▸ Task description: In the data below, one line contains "(fp_line (start -1.6 -2.65)" and a later one contains "(fp_line (start -2.5 4.96) (end 17.74". Print both, with every line between them, exactly and alone.

▸ Data under study:
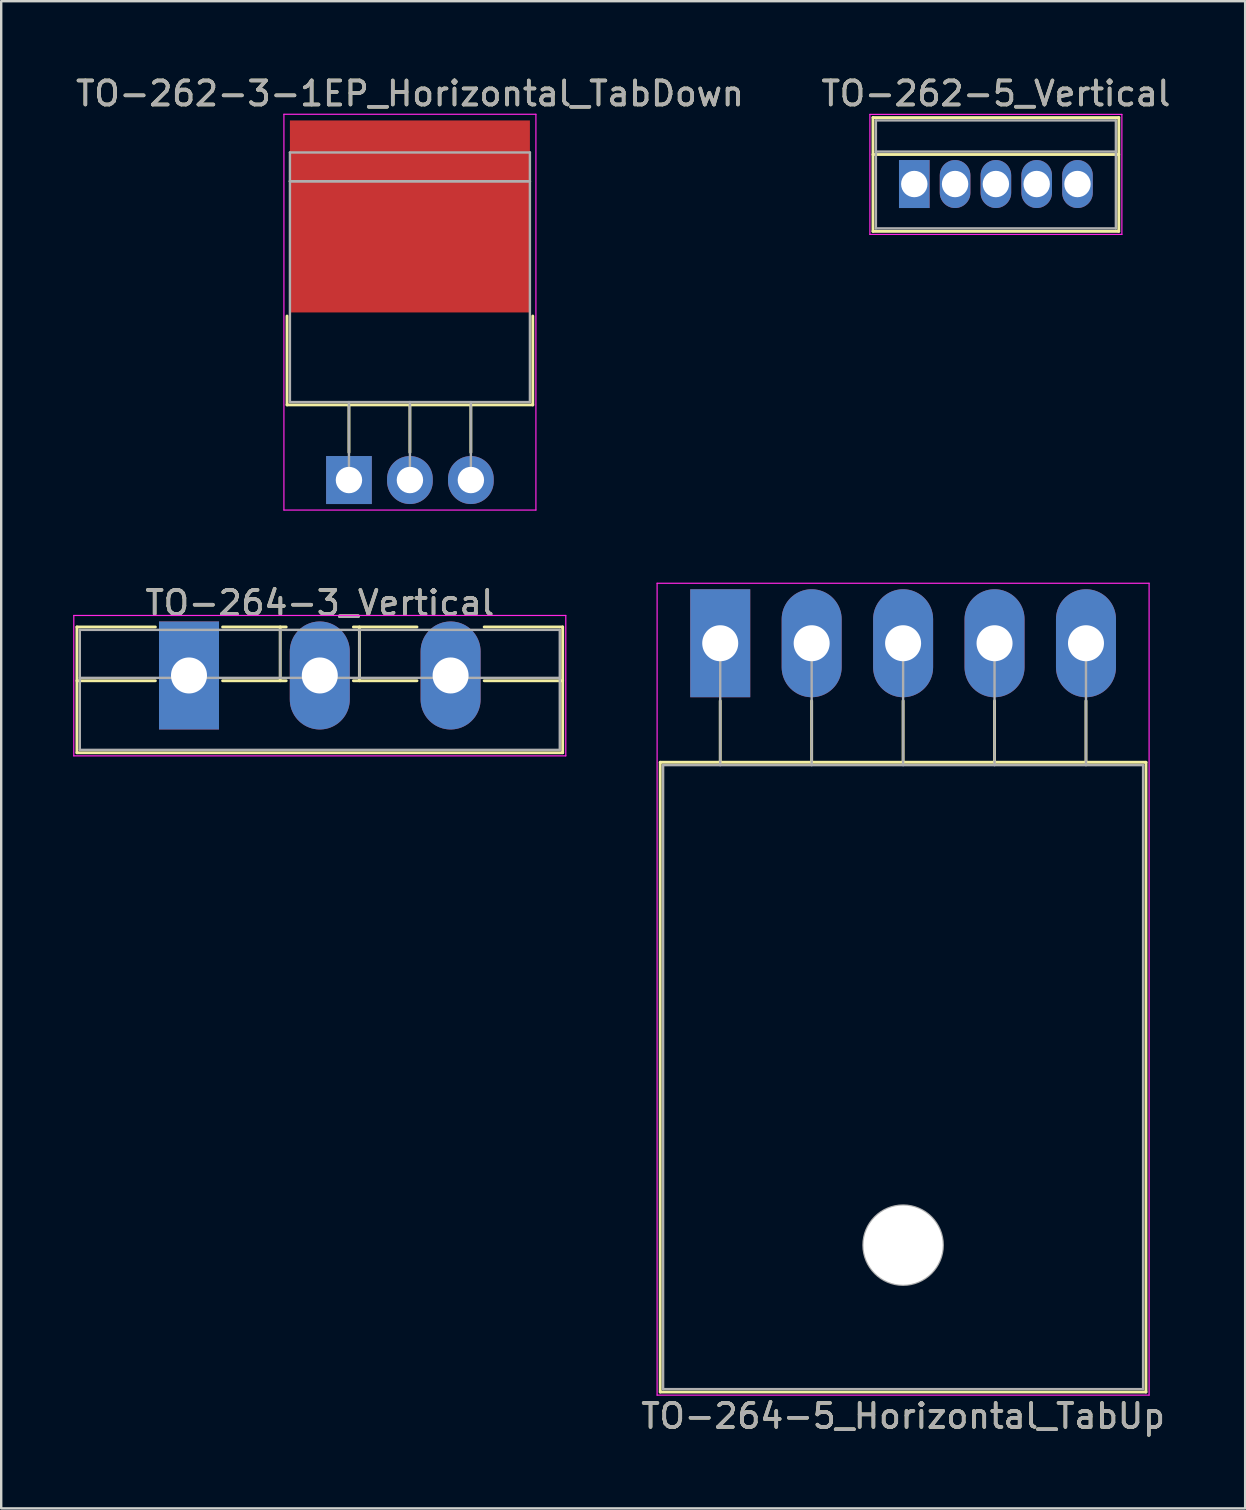
<source format=kicad_pcb>
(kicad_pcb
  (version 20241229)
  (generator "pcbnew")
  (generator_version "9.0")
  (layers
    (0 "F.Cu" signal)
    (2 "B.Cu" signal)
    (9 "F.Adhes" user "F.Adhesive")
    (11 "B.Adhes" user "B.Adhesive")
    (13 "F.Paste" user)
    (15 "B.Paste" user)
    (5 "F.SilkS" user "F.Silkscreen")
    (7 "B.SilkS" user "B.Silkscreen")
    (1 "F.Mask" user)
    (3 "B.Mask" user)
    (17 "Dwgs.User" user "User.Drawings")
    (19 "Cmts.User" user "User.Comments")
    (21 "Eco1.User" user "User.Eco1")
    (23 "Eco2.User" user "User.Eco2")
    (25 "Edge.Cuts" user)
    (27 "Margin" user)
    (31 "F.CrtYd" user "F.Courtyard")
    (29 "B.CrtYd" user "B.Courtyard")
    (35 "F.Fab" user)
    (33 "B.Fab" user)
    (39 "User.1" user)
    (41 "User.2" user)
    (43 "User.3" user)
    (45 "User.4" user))
  (footprint "TO-264-3_Vertical"
    (layer "F.Cu")
    (at 4.825 25.095)
    (property "Reference" "TO-264-3_Vertical" (at 5.45 -3.02 0) (layer "F.SilkS") (effects (font (size 1 1) (thickness 0.15))))
    (attr through_hole)
    (fp_line (start -4.67 -2.021) (end -4.67 3.22) (stroke (width 0.12) (type solid)) (layer "F.SilkS"))
    (fp_line (start -4.67 -2.021) (end -1.4 -2.021) (stroke (width 0.12) (type solid)) (layer "F.SilkS"))
    (fp_line (start -4.67 0.22) (end -1.4 0.22) (stroke (width 0.12) (type solid)) (layer "F.SilkS"))
    (fp_line (start -4.67 3.22) (end 15.57 3.22) (stroke (width 0.12) (type solid)) (layer "F.SilkS"))
    (fp_line (start 1.4 -2.021) (end 4.051 -2.021) (stroke (width 0.12) (type solid)) (layer "F.SilkS"))
    (fp_line (start 1.4 0.22) (end 4.051 0.22) (stroke (width 0.12) (type solid)) (layer "F.SilkS"))
    (fp_line (start 3.8 -2.021) (end 3.8 0.22) (stroke (width 0.12) (type solid)) (layer "F.SilkS"))
    (fp_line (start 6.85 -2.021) (end 9.5 -2.021) (stroke (width 0.12) (type solid)) (layer "F.SilkS"))
    (fp_line (start 6.85 0.22) (end 9.5 0.22) (stroke (width 0.12) (type solid)) (layer "F.SilkS"))
    (fp_line (start 7.1 -2.021) (end 7.1 0.22) (stroke (width 0.12) (type solid)) (layer "F.SilkS"))
    (fp_line (start 12.3 -2.021) (end 15.57 -2.021) (stroke (width 0.12) (type solid)) (layer "F.SilkS"))
    (fp_line (start 12.3 0.22) (end 15.57 0.22) (stroke (width 0.12) (type solid)) (layer "F.SilkS"))
    (fp_line (start 15.57 -2.021) (end 15.57 3.22) (stroke (width 0.12) (type solid)) (layer "F.SilkS"))
    (fp_line (start -4.8 -2.5) (end -4.8 3.35) (stroke (width 0.05) (type solid)) (layer "F.CrtYd"))
    (fp_line (start -4.8 3.35) (end 15.7 3.35) (stroke (width 0.05) (type solid)) (layer "F.CrtYd"))
    (fp_line (start 15.7 -2.5) (end -4.8 -2.5) (stroke (width 0.05) (type solid)) (layer "F.CrtYd"))
    (fp_line (start 15.7 3.35) (end 15.7 -2.5) (stroke (width 0.05) (type solid)) (layer "F.CrtYd"))
    (fp_line (start -4.55 -1.9) (end -4.55 3.1) (stroke (width 0.1) (type solid)) (layer "F.Fab"))
    (fp_line (start -4.55 0.1) (end 15.45 0.1) (stroke (width 0.1) (type solid)) (layer "F.Fab"))
    (fp_line (start -4.55 3.1) (end 15.45 3.1) (stroke (width 0.1) (type solid)) (layer "F.Fab"))
    (fp_line (start 3.8 -1.9) (end 3.8 0.1) (stroke (width 0.1) (type solid)) (layer "F.Fab"))
    (fp_line (start 7.1 -1.9) (end 7.1 0.1) (stroke (width 0.1) (type solid)) (layer "F.Fab"))
    (fp_line (start 15.45 -1.9) (end -4.55 -1.9) (stroke (width 0.1) (type solid)) (layer "F.Fab"))
    (fp_line (start 15.45 3.1) (end 15.45 -1.9) (stroke (width 0.1) (type solid)) (layer "F.Fab"))
    (fp_text user "${REFERENCE}" (at 5.45 -3.02 0) (layer "F.Fab") (effects (font (size 1 1) (thickness 0.15))))
    (pad "1" thru_hole rect (at 0 0) (size 2.5 4.5) (drill 1.5) (layers "*.Cu" "*.Mask"))
    (pad "2" thru_hole oval (at 5.45 0) (size 2.5 4.5) (drill 1.5) (layers "*.Cu" "*.Mask"))
    (pad "3" thru_hole oval (at 10.9 0) (size 2.5 4.5) (drill 1.5) (layers "*.Cu" "*.Mask")))
  (footprint "TO-262-5_Vertical"
    (layer "F.Cu")
    (at 35.046 4.618)
    (property "Reference" "TO-262-5_Vertical" (at 3.4 -3.77 0) (layer "F.SilkS") (effects (font (size 1 1) (thickness 0.15))))
    (attr through_hole)
    (fp_line (start -1.721 -2.77) (end -1.721 1.971) (stroke (width 0.12) (type solid)) (layer "F.SilkS"))
    (fp_line (start -1.721 -2.77) (end 8.52 -2.77) (stroke (width 0.12) (type solid)) (layer "F.SilkS"))
    (fp_line (start -1.721 -1.23) (end 8.52 -1.23) (stroke (width 0.12) (type solid)) (layer "F.SilkS"))
    (fp_line (start -1.721 1.971) (end 8.52 1.971) (stroke (width 0.12) (type solid)) (layer "F.SilkS"))
    (fp_line (start 8.52 -2.77) (end 8.52 1.971) (stroke (width 0.12) (type solid)) (layer "F.SilkS"))
    (fp_line (start -1.85 -2.9) (end -1.85 2.1) (stroke (width 0.05) (type solid)) (layer "F.CrtYd"))
    (fp_line (start -1.85 2.1) (end 8.65 2.1) (stroke (width 0.05) (type solid)) (layer "F.CrtYd"))
    (fp_line (start 8.65 -2.9) (end -1.85 -2.9) (stroke (width 0.05) (type solid)) (layer "F.CrtYd"))
    (fp_line (start 8.65 2.1) (end 8.65 -2.9) (stroke (width 0.05) (type solid)) (layer "F.CrtYd"))
    (fp_line (start -1.6 -2.65) (end -1.6 1.85) (stroke (width 0.1) (type solid)) (layer "F.Fab"))
    (fp_line (start -1.6 -1.35) (end 8.4 -1.35) (stroke (width 0.1) (type solid)) (layer "F.Fab"))
    (fp_line (start -1.6 1.85) (end 8.4 1.85) (stroke (width 0.1) (type solid)) (layer "F.Fab"))
    (fp_line (start 8.4 -2.65) (end -1.6 -2.65) (stroke (width 0.1) (type solid)) (layer "F.Fab"))
    (fp_line (start 8.4 1.85) (end 8.4 -2.65) (stroke (width 0.1) (type solid)) (layer "F.Fab"))
    (fp_text user "${REFERENCE}" (at 3.4 -3.77 0) (layer "F.Fab") (effects (font (size 1 1) (thickness 0.15))))
    (pad "1" thru_hole rect (at 0 0) (size 1.275 2) (drill 1.1) (layers "*.Cu" "*.Mask"))
    (pad "2" thru_hole oval (at 1.7 0) (size 1.275 2) (drill 1.1) (layers "*.Cu" "*.Mask"))
    (pad "3" thru_hole oval (at 3.4 0) (size 1.275 2) (drill 1.1) (layers "*.Cu" "*.Mask"))
    (pad "4" thru_hole oval (at 5.1 0) (size 1.275 2) (drill 1.1) (layers "*.Cu" "*.Mask"))
    (pad "5" thru_hole oval (at 6.8 0) (size 1.275 2) (drill 1.1) (layers "*.Cu" "*.Mask")))
  (footprint "TO-264-5_Horizontal_TabUp"
    (layer "F.Cu")
    (at 26.96 23.752)
    (property "Reference" "TO-264-5_Horizontal_TabUp" (at 7.62 32.2 0) (layer "F.SilkS") (effects (font (size 1 1) (thickness 0.15))))
    (attr through_hole)
    (fp_line (start -2.5 4.96) (end -2.5 31.2) (stroke (width 0.12) (type solid)) (layer "F.SilkS"))
    (fp_line (start -2.5 4.96) (end 17.74 4.96) (stroke (width 0.12) (type solid)) (layer "F.SilkS"))
    (fp_line (start -2.5 31.2) (end 17.74 31.2) (stroke (width 0.12) (type solid)) (layer "F.SilkS"))
    (fp_line (start 0 2.4) (end 0 4.96) (stroke (width 0.12) (type solid)) (layer "F.SilkS"))
    (fp_line (start 3.81 2.4) (end 3.81 4.96) (stroke (width 0.12) (type solid)) (layer "F.SilkS"))
    (fp_line (start 7.62 2.4) (end 7.62 4.96) (stroke (width 0.12) (type solid)) (layer "F.SilkS"))
    (fp_line (start 11.43 2.4) (end 11.43 4.96) (stroke (width 0.12) (type solid)) (layer "F.SilkS"))
    (fp_line (start 15.24 2.4) (end 15.24 4.96) (stroke (width 0.12) (type solid)) (layer "F.SilkS"))
    (fp_line (start 17.74 4.96) (end 17.74 31.2) (stroke (width 0.12) (type solid)) (layer "F.SilkS"))
    (fp_line (start -2.63 -2.5) (end -2.63 31.33) (stroke (width 0.05) (type solid)) (layer "F.CrtYd"))
    (fp_line (start -2.63 31.33) (end 17.87 31.33) (stroke (width 0.05) (type solid)) (layer "F.CrtYd"))
    (fp_line (start 17.87 -2.5) (end -2.63 -2.5) (stroke (width 0.05) (type solid)) (layer "F.CrtYd"))
    (fp_line (start 17.87 31.33) (end 17.87 -2.5) (stroke (width 0.05) (type solid)) (layer "F.CrtYd"))
    (fp_line (start -2.38 5.08) (end -2.38 31.08) (stroke (width 0.1) (type solid)) (layer "F.Fab"))
    (fp_line (start -2.38 31.08) (end 17.62 31.08) (stroke (width 0.1) (type solid)) (layer "F.Fab"))
    (fp_line (start 0 5.08) (end 0 0) (stroke (width 0.1) (type solid)) (layer "F.Fab"))
    (fp_line (start 3.81 5.08) (end 3.81 0) (stroke (width 0.1) (type solid)) (layer "F.Fab"))
    (fp_line (start 7.62 5.08) (end 7.62 0) (stroke (width 0.1) (type solid)) (layer "F.Fab"))
    (fp_line (start 11.43 5.08) (end 11.43 0) (stroke (width 0.1) (type solid)) (layer "F.Fab"))
    (fp_line (start 15.24 5.08) (end 15.24 0) (stroke (width 0.1) (type solid)) (layer "F.Fab"))
    (fp_line (start 17.62 5.08) (end -2.38 5.08) (stroke (width 0.1) (type solid)) (layer "F.Fab"))
    (fp_line (start 17.62 31.08) (end 17.62 5.08) (stroke (width 0.1) (type solid)) (layer "F.Fab"))
    (fp_circle (center 7.62 25.08) (end 9.27 25.08) (stroke (width 0.1) (type solid)) (fill no) (layer "F.Fab"))
    (fp_text user "${REFERENCE}" (at 7.62 32.2 0) (layer "F.Fab") (effects (font (size 1 1) (thickness 0.15))))
    (pad "" np_thru_hole oval (at 7.62 25.08) (size 3.3 3.3) (drill 3.3) (layers "*.Cu" "*.Mask"))
    (pad "1" thru_hole rect (at 0 0) (size 2.5 4.5) (drill 1.5) (layers "*.Cu" "*.Mask"))
    (pad "2" thru_hole oval (at 3.81 0) (size 2.5 4.5) (drill 1.5) (layers "*.Cu" "*.Mask"))
    (pad "3" thru_hole oval (at 7.62 0) (size 2.5 4.5) (drill 1.5) (layers "*.Cu" "*.Mask"))
    (pad "4" thru_hole oval (at 11.43 0) (size 2.5 4.5) (drill 1.5) (layers "*.Cu" "*.Mask"))
    (pad "5" thru_hole oval (at 15.24 0) (size 2.5 4.5) (drill 1.5) (layers "*.Cu" "*.Mask")))
  (footprint "TO-262-3-1EP_Horizontal_TabDown"
    (layer "F.Cu")
    (at 11.49 16.952)
    (property "Reference" "TO-262-3-1EP_Horizontal_TabDown" (at 2.54 -16.103 0) (layer "F.SilkS") (effects (font (size 1 1) (thickness 0.15))))
    (attr through_hole)
    (fp_line (start -2.58 -6.834) (end -2.58 -3.13) (stroke (width 0.12) (type solid)) (layer "F.SilkS"))
    (fp_line (start -2.58 -3.13) (end 7.66 -3.13) (stroke (width 0.12) (type solid)) (layer "F.SilkS"))
    (fp_line (start 0 -3.13) (end 0 -1.15) (stroke (width 0.12) (type solid)) (layer "F.SilkS"))
    (fp_line (start 2.54 -3.13) (end 2.54 -1.15) (stroke (width 0.12) (type solid)) (layer "F.SilkS"))
    (fp_line (start 5.08 -3.13) (end 5.08 -1.15) (stroke (width 0.12) (type solid)) (layer "F.SilkS"))
    (fp_line (start 7.66 -6.834) (end 7.66 -3.13) (stroke (width 0.12) (type solid)) (layer "F.SilkS"))
    (fp_line (start -2.71 -15.24) (end -2.71 1.25) (stroke (width 0.05) (type solid)) (layer "F.CrtYd"))
    (fp_line (start -2.71 1.25) (end 7.79 1.25) (stroke (width 0.05) (type solid)) (layer "F.CrtYd"))
    (fp_line (start 7.79 -15.24) (end -2.71 -15.24) (stroke (width 0.05) (type solid)) (layer "F.CrtYd"))
    (fp_line (start 7.79 1.25) (end 7.79 -15.24) (stroke (width 0.05) (type solid)) (layer "F.CrtYd"))
    (fp_line (start -2.46 -13.65) (end 7.54 -13.65) (stroke (width 0.1) (type solid)) (layer "F.Fab"))
    (fp_line (start -2.46 -12.45) (end -2.46 -13.65) (stroke (width 0.1) (type solid)) (layer "F.Fab"))
    (fp_line (start -2.46 -12.45) (end 7.54 -12.45) (stroke (width 0.1) (type solid)) (layer "F.Fab"))
    (fp_line (start -2.46 -3.25) (end -2.46 -12.45) (stroke (width 0.1) (type solid)) (layer "F.Fab"))
    (fp_line (start 0 -3.25) (end 0 0) (stroke (width 0.1) (type solid)) (layer "F.Fab"))
    (fp_line (start 2.54 -3.25) (end 2.54 0) (stroke (width 0.1) (type solid)) (layer "F.Fab"))
    (fp_line (start 5.08 -3.25) (end 5.08 0) (stroke (width 0.1) (type solid)) (layer "F.Fab"))
    (fp_line (start 7.54 -13.65) (end 7.54 -12.45) (stroke (width 0.1) (type solid)) (layer "F.Fab"))
    (fp_line (start 7.54 -12.45) (end -2.46 -12.45) (stroke (width 0.1) (type solid)) (layer "F.Fab"))
    (fp_line (start 7.54 -12.45) (end 7.54 -3.25) (stroke (width 0.1) (type solid)) (layer "F.Fab"))
    (fp_line (start 7.54 -3.25) (end -2.46 -3.25) (stroke (width 0.1) (type solid)) (layer "F.Fab"))
    (fp_text user "${REFERENCE}" (at 2.54 -16.103 0) (layer "F.Fab") (effects (font (size 1 1) (thickness 0.15))))
    (pad "1" thru_hole rect (at 0 0) (size 1.905 2) (drill 1.1) (layers "*.Cu" "*.Mask"))
    (pad "2" thru_hole oval (at 2.54 0) (size 1.905 2) (drill 1.1) (layers "*.Cu" "*.Mask"))
    (pad "3" thru_hole oval (at 5.08 0) (size 1.905 2) (drill 1.1) (layers "*.Cu" "*.Mask"))
    (pad "4" smd rect (at 2.54 -10.983) (size 10 8) (layers "F.Cu" "F.Mask" "F.Paste")))
  (gr_rect
    (start -3 -3)
    (end 48.833 59.8)
    (stroke (width 0.1) (type default))
    (fill no)
    (layer "Edge.Cuts")))
</source>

▸ Answer below:
    (fp_line (start -1.6 -2.65) (end -1.6 1.85) (stroke (width 0.1) (type solid)) (layer "F.Fab"))
    (fp_line (start -1.6 -1.35) (end 8.4 -1.35) (stroke (width 0.1) (type solid)) (layer "F.Fab"))
    (fp_line (start -1.6 1.85) (end 8.4 1.85) (stroke (width 0.1) (type solid)) (layer "F.Fab"))
    (fp_line (start 8.4 -2.65) (end -1.6 -2.65) (stroke (width 0.1) (type solid)) (layer "F.Fab"))
    (fp_line (start 8.4 1.85) (end 8.4 -2.65) (stroke (width 0.1) (type solid)) (layer "F.Fab"))
    (fp_text user "${REFERENCE}" (at 3.4 -3.77 0) (layer "F.Fab") (effects (font (size 1 1) (thickness 0.15))))
    (pad "1" thru_hole rect (at 0 0) (size 1.275 2) (drill 1.1) (layers "*.Cu" "*.Mask"))
    (pad "2" thru_hole oval (at 1.7 0) (size 1.275 2) (drill 1.1) (layers "*.Cu" "*.Mask"))
    (pad "3" thru_hole oval (at 3.4 0) (size 1.275 2) (drill 1.1) (layers "*.Cu" "*.Mask"))
    (pad "4" thru_hole oval (at 5.1 0) (size 1.275 2) (drill 1.1) (layers "*.Cu" "*.Mask"))
    (pad "5" thru_hole oval (at 6.8 0) (size 1.275 2) (drill 1.1) (layers "*.Cu" "*.Mask")))
  (footprint "TO-264-5_Horizontal_TabUp"
    (layer "F.Cu")
    (at 26.96 23.752)
    (property "Reference" "TO-264-5_Horizontal_TabUp" (at 7.62 32.2 0) (layer "F.SilkS") (effects (font (size 1 1) (thickness 0.15))))
    (attr through_hole)
    (fp_line (start -2.5 4.96) (end -2.5 31.2) (stroke (width 0.12) (type solid)) (layer "F.SilkS"))
    (fp_line (start -2.5 4.96) (end 17.74 4.96) (stroke (width 0.12) (type solid)) (layer "F.SilkS"))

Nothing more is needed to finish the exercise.